PROBLEM STATEMENT
Gather each line below that contains the word "position". Capitalization has to match.

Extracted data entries
==========

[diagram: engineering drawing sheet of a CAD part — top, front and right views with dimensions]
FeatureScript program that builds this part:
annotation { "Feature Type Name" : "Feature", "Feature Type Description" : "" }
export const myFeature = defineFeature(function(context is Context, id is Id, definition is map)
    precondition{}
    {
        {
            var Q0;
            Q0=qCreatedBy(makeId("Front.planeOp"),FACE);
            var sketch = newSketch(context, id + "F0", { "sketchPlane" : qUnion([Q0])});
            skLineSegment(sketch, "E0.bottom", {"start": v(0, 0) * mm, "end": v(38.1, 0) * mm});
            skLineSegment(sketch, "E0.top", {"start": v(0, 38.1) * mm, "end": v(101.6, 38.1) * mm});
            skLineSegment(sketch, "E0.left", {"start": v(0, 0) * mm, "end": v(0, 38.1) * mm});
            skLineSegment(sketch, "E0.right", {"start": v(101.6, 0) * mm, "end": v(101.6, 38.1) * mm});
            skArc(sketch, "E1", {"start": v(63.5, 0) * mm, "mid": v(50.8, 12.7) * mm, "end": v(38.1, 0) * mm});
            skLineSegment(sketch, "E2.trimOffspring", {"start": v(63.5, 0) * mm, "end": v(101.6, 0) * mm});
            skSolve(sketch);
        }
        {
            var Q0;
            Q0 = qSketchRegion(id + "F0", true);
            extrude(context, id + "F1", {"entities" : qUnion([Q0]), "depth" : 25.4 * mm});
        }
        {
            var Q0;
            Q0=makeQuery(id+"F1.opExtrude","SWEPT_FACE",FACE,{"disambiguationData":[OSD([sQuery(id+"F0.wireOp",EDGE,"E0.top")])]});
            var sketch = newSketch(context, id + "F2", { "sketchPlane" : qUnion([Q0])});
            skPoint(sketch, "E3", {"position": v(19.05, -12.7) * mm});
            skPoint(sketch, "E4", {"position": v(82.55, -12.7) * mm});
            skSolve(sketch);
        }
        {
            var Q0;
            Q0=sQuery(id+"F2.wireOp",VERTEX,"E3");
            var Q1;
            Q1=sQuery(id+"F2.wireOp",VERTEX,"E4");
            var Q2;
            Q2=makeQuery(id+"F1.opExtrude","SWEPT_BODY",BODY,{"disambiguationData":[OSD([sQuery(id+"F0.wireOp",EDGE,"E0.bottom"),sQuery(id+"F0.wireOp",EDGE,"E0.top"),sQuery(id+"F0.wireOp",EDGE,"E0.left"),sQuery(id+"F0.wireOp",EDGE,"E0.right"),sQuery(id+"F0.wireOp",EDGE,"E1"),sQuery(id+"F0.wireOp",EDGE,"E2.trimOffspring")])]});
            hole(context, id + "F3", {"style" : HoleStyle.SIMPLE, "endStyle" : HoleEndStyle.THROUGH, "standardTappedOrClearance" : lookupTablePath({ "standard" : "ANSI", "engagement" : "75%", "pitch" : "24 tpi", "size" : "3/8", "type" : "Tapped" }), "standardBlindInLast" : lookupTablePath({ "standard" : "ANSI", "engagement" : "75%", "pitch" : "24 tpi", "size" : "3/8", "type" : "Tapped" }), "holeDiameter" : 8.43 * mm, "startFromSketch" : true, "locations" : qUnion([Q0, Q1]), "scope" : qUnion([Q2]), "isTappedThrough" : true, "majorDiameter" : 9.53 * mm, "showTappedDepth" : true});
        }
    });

==========

WRITTEN ANSWER
            skPoint(sketch, "E3", {"position": v(19.05, -12.7) * mm});
            skPoint(sketch, "E4", {"position": v(82.55, -12.7) * mm});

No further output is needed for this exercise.